== DATASET EXCERPTS ==

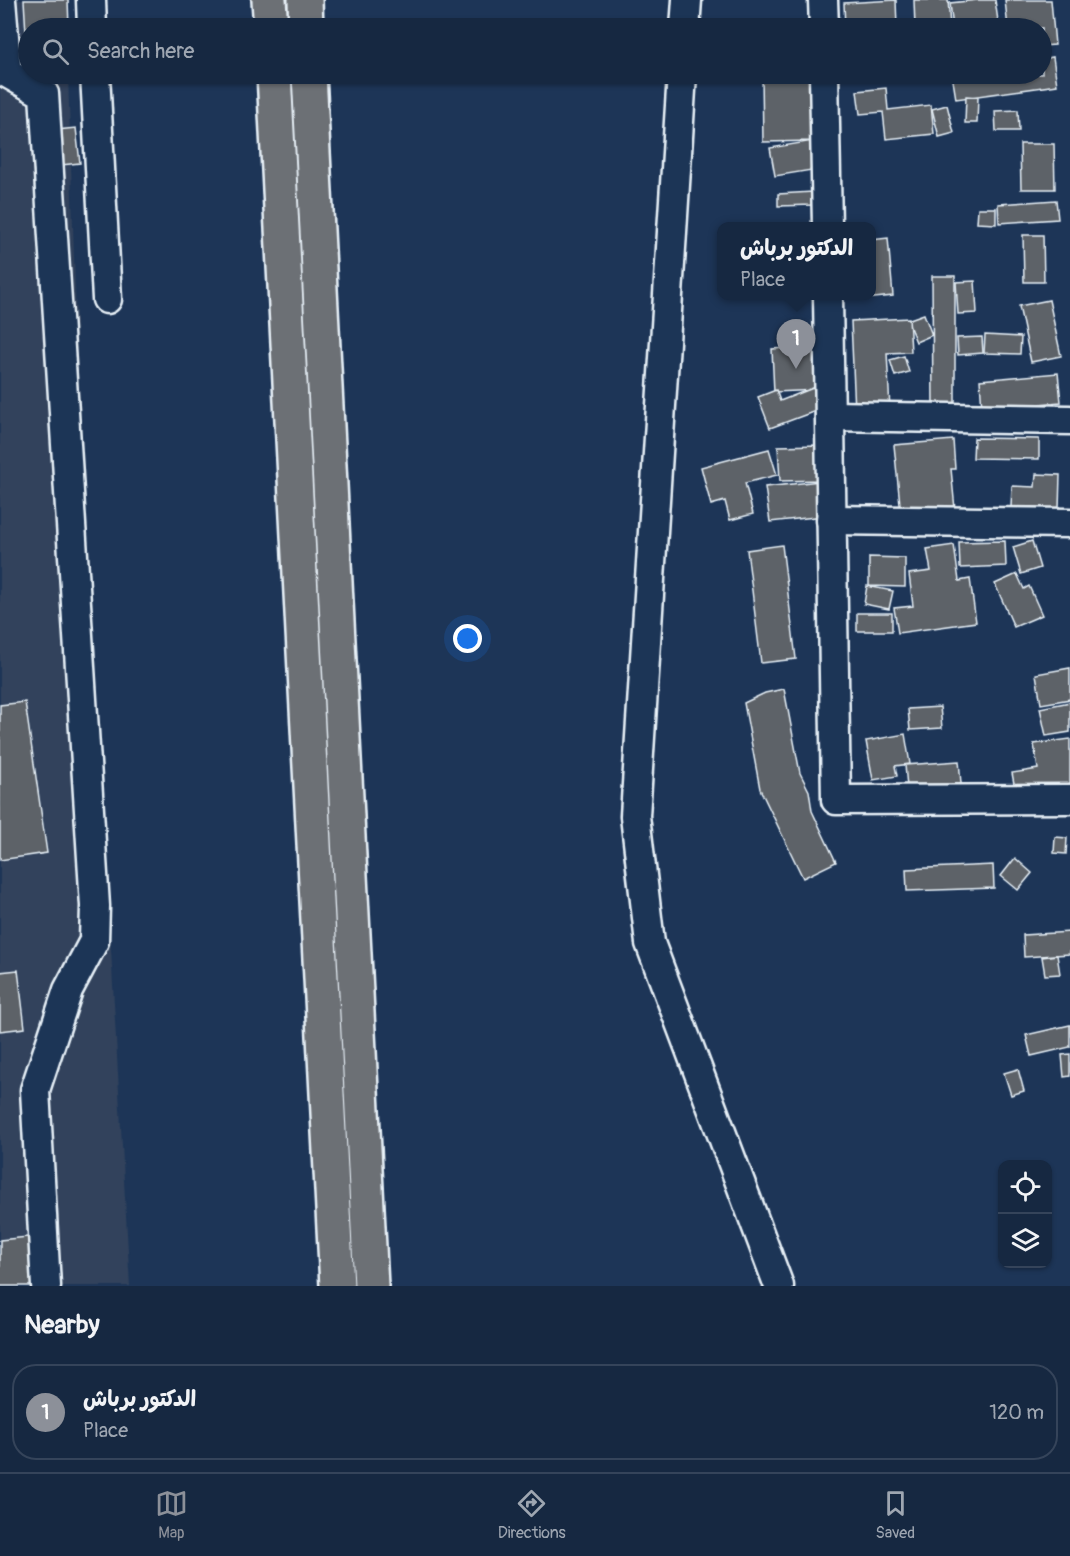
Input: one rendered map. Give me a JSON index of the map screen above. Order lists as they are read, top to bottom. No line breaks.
{"page":{"search":"Search here","popup":["الدكتور برباش","Place"],"pins":"1","heading":"Nearby","list":[{"mark":"1","name":"الدكتور برباش","note":"Place","value":"120 m"}],"nav":["Map","Directions","Saved"]}}
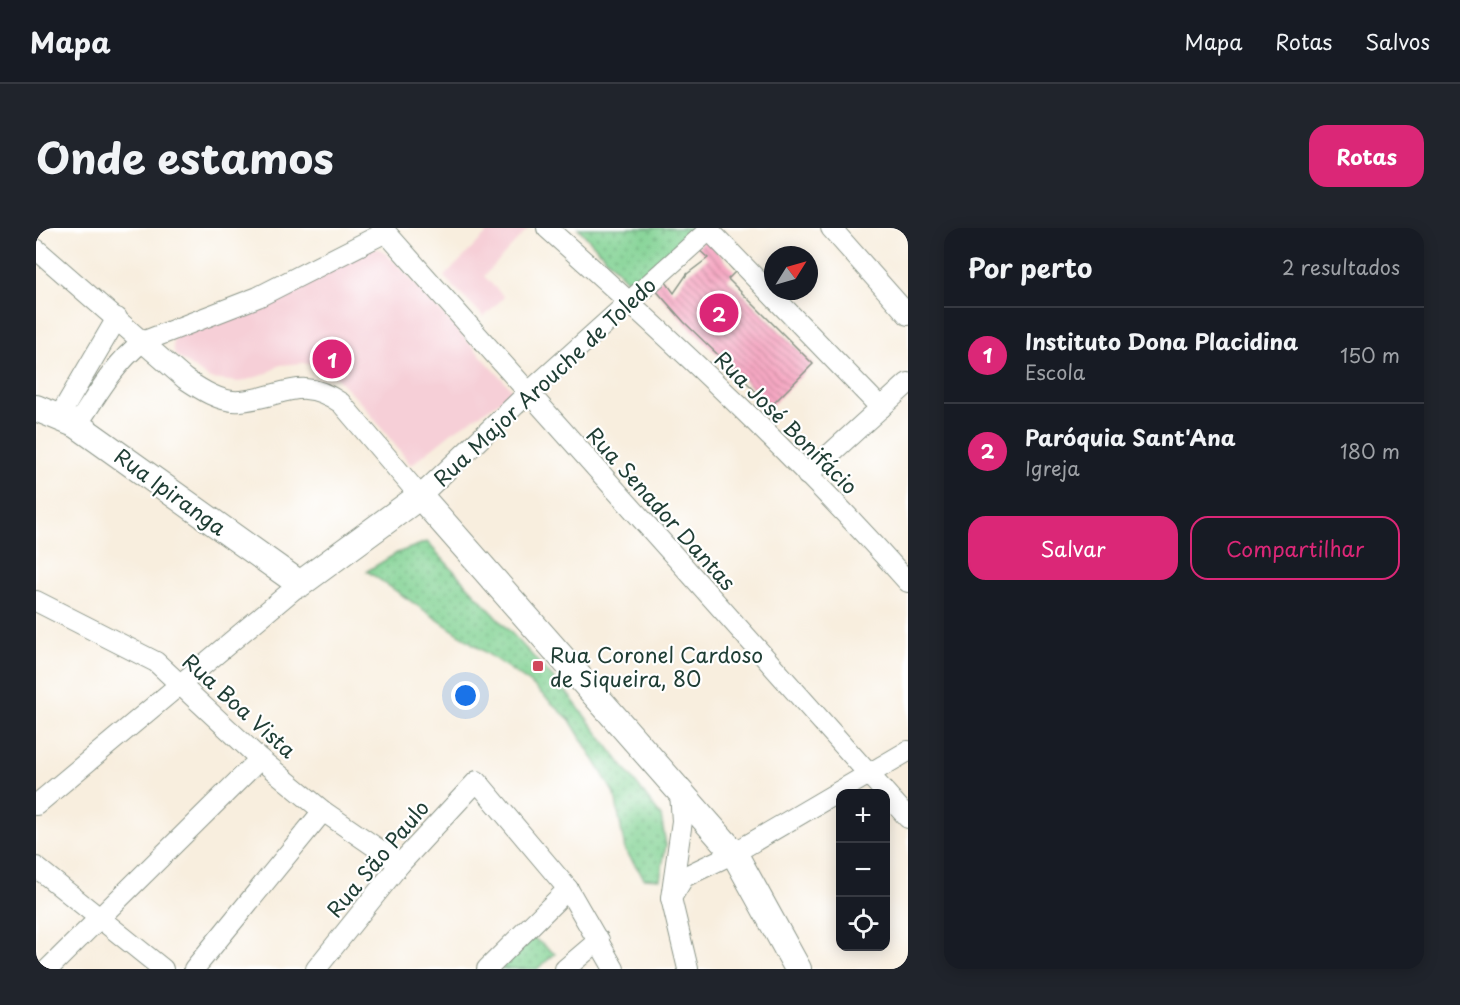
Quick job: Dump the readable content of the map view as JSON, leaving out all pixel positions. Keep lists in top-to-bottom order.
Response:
{
  "streets": {
    "main road": ["Rua Major Arouche de Toledo", "Rua Ipiranga"],
    "street": [
      "Rua José Bonifácio",
      "Rua Senador Dantas",
      "Rua Boa Vista",
      "Rua São Paulo"
    ]
  },
  "crossings": [
    ["Rua Major Arouche de Toledo", "Rua José Bonifácio"],
    ["Rua Major Arouche de Toledo", "Rua Ipiranga"],
    ["Rua Major Arouche de Toledo", "Rua Senador Dantas"],
    ["Rua Major Arouche de Toledo", "Rua Boa Vista"],
    ["Rua Boa Vista", "Rua São Paulo"]
  ],
  "places": {
    "transit": ["Rua Coronel Cardoso de Siqueira, 80"]
  },
  "north": "top right",
  "page": {
    "header": "Mapa",
    "nav": ["Mapa", "Rotas", "Salvos"],
    "title": "Onde estamos",
    "buttons": [
      "Rotas",
      ["Salvar", "Compartilhar"]
    ],
    "heading": ["Por perto", "2 resultados"],
    "pins": ["2", "1"],
    "list": [
      {
        "mark": "1",
        "name": "Instituto Dona Placidina",
        "note": "Escola",
        "value": "150 m"
      },
      {
        "mark": "2",
        "name": "Paróquia Sant'Ana",
        "note": "Igreja",
        "value": "180 m"
      }
    ],
    "map_buttons": ["+", "−"]
  }
}
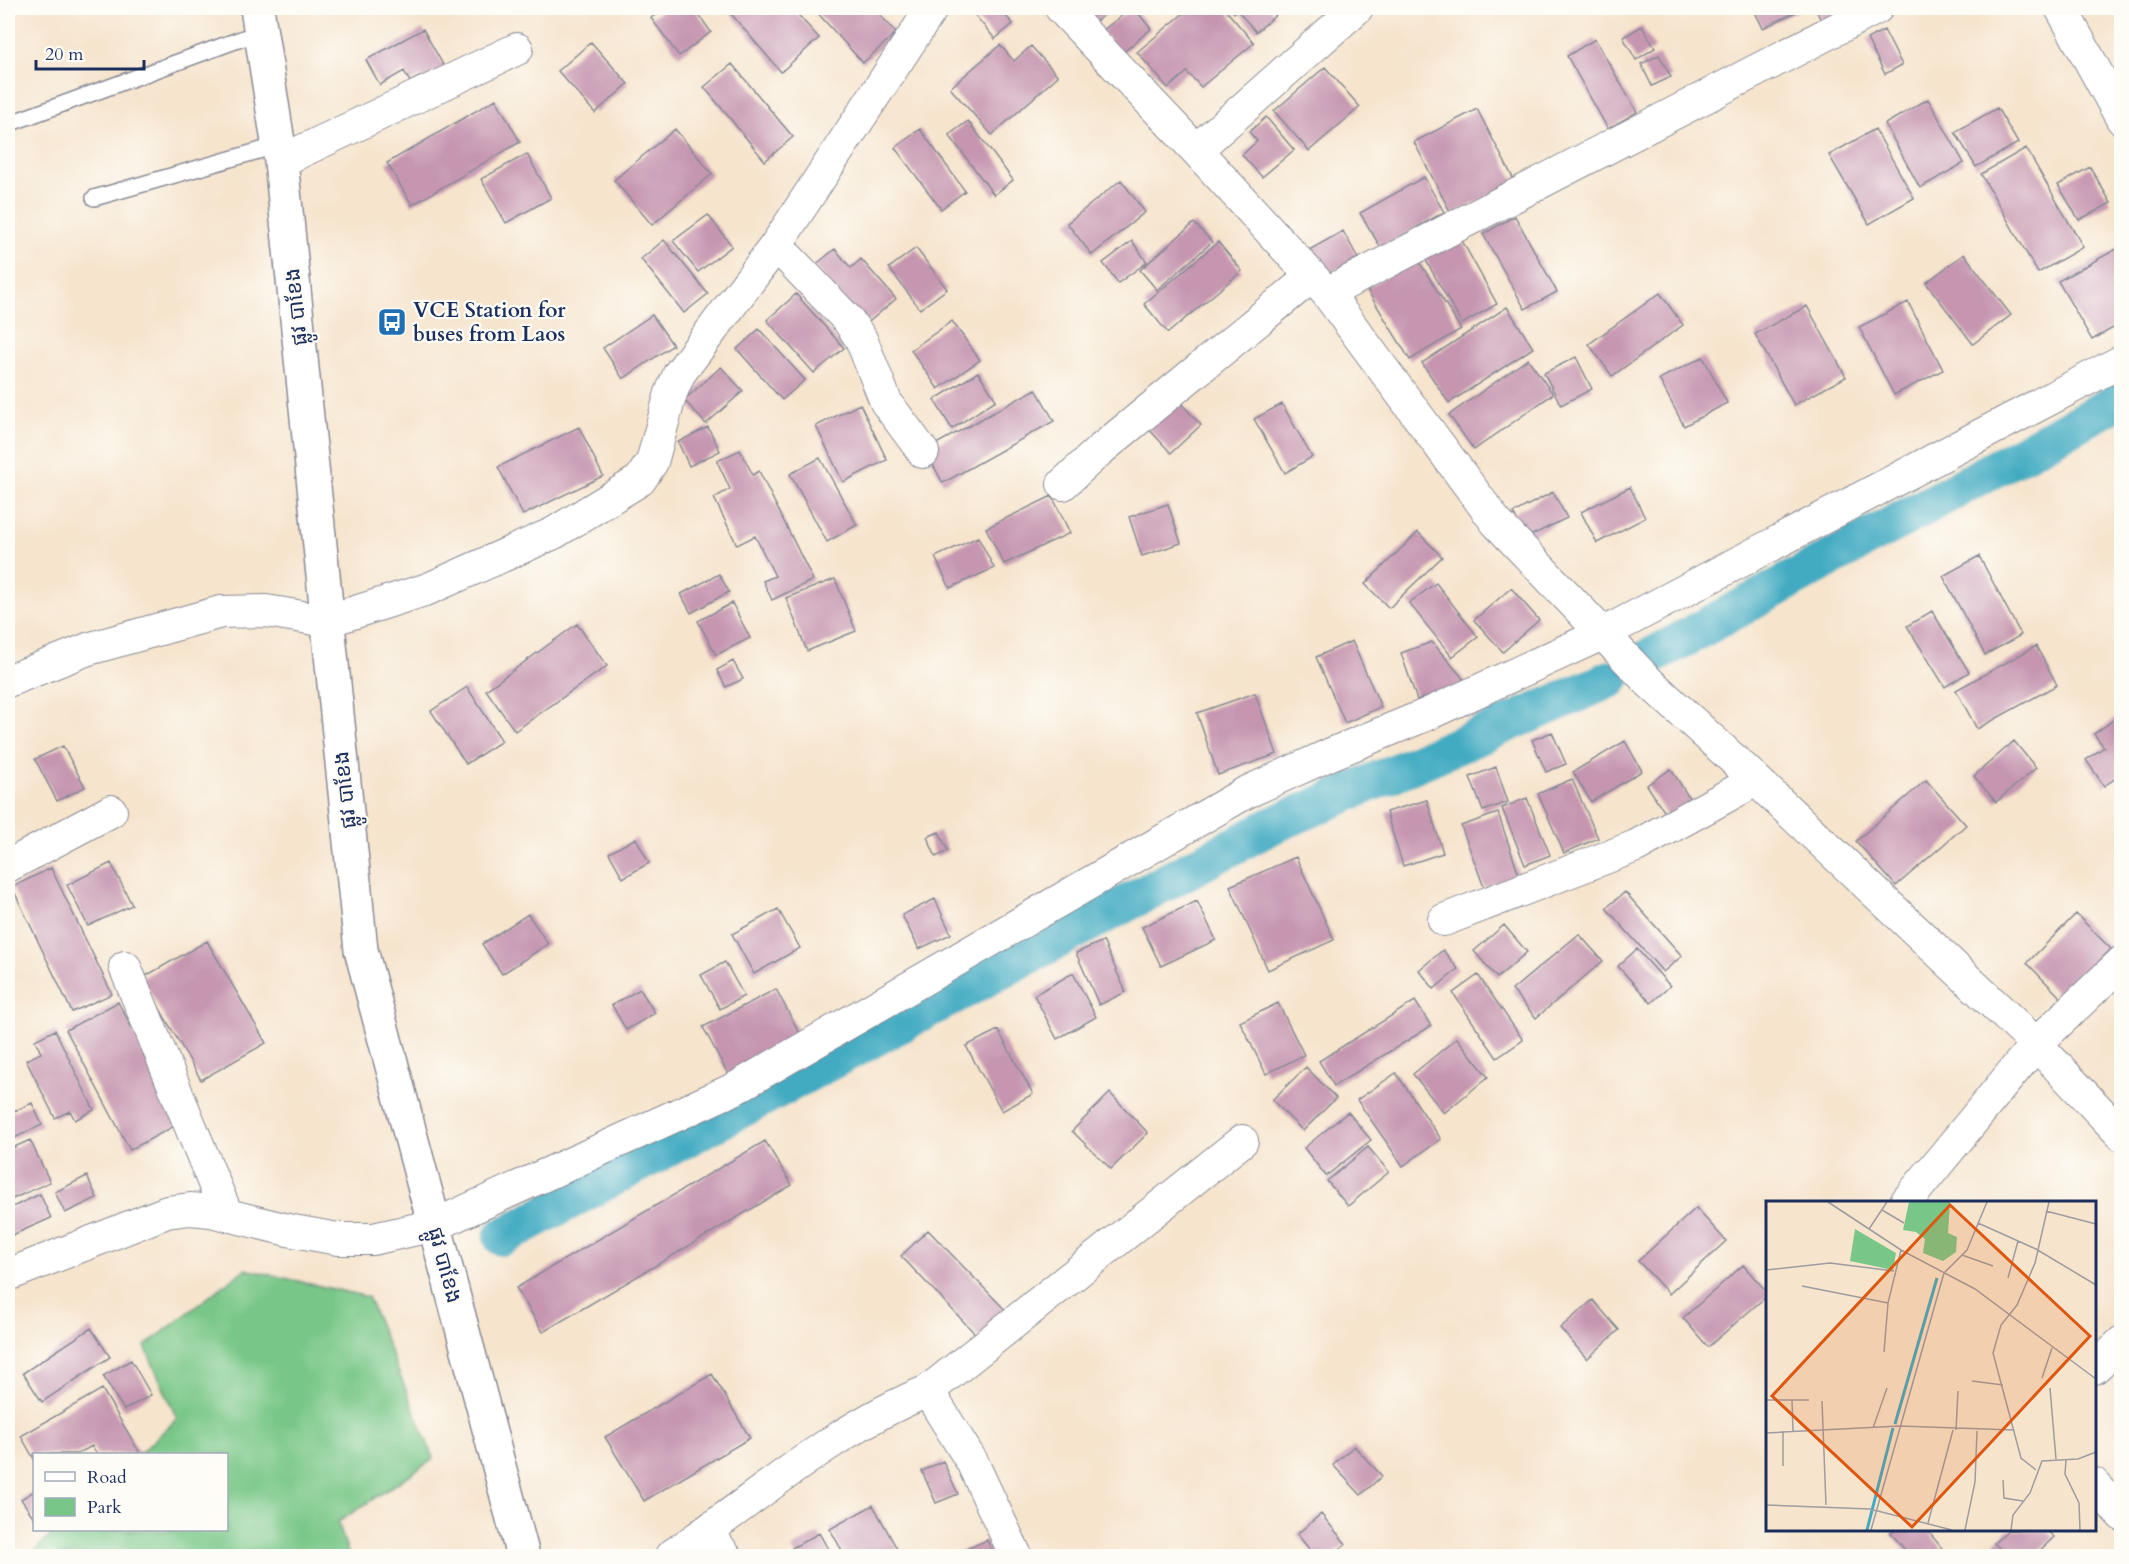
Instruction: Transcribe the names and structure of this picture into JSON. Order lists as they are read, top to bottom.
{
  "streets": {
    "street": ["ផ្លូវ បាខែង"]
  },
  "places": {
    "bus stop": ["VCE Station for buses from Laos"]
  },
  "legend": ["Road", "Park"],
  "scale_bar": "20 m"
}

===

— WHAT IS REQUIRED —
The finished answer is an exact repetition of the listing, with every picture removed.

— PROBLEM SOLUTION —
Input: one rendered map. Give me a JSON index of the map screen above. Order lists as they are read, top to bottom. No line breaks.
{"page":{"search":"Search here","popup":["الدكتور برباش","Place"],"pins":"1","heading":"Nearby","list":[{"mark":"1","name":"الدكتور برباش","note":"Place","value":"120 m"}],"nav":["Map","Directions","Saved"]}}
Quick job: Dump the readable content of the map view as JSON, leaving out all pixel positions. Keep lists in top-to-bottom order.
Response:
{
  "streets": {
    "main road": ["Rua Major Arouche de Toledo", "Rua Ipiranga"],
    "street": [
      "Rua José Bonifácio",
      "Rua Senador Dantas",
      "Rua Boa Vista",
      "Rua São Paulo"
    ]
  },
  "crossings": [
    ["Rua Major Arouche de Toledo", "Rua José Bonifácio"],
    ["Rua Major Arouche de Toledo", "Rua Ipiranga"],
    ["Rua Major Arouche de Toledo", "Rua Senador Dantas"],
    ["Rua Major Arouche de Toledo", "Rua Boa Vista"],
    ["Rua Boa Vista", "Rua São Paulo"]
  ],
  "places": {
    "transit": ["Rua Coronel Cardoso de Siqueira, 80"]
  },
  "north": "top right",
  "page": {
    "header": "Mapa",
    "nav": ["Mapa", "Rotas", "Salvos"],
    "title": "Onde estamos",
    "buttons": [
      "Rotas",
      ["Salvar", "Compartilhar"]
    ],
    "heading": ["Por perto", "2 resultados"],
    "pins": ["2", "1"],
    "list": [
      {
        "mark": "1",
        "name": "Instituto Dona Placidina",
        "note": "Escola",
        "value": "150 m"
      },
      {
        "mark": "2",
        "name": "Paróquia Sant'Ana",
        "note": "Igreja",
        "value": "180 m"
      }
    ],
    "map_buttons": ["+", "−"]
  }
}
Instruction: Transcribe the names and structure of this picture into JSON. Order lists as they are read, top to bottom.
{
  "streets": {
    "street": ["ផ្លូវ បាខែង"]
  },
  "places": {
    "bus stop": ["VCE Station for buses from Laos"]
  },
  "legend": ["Road", "Park"],
  "scale_bar": "20 m"
}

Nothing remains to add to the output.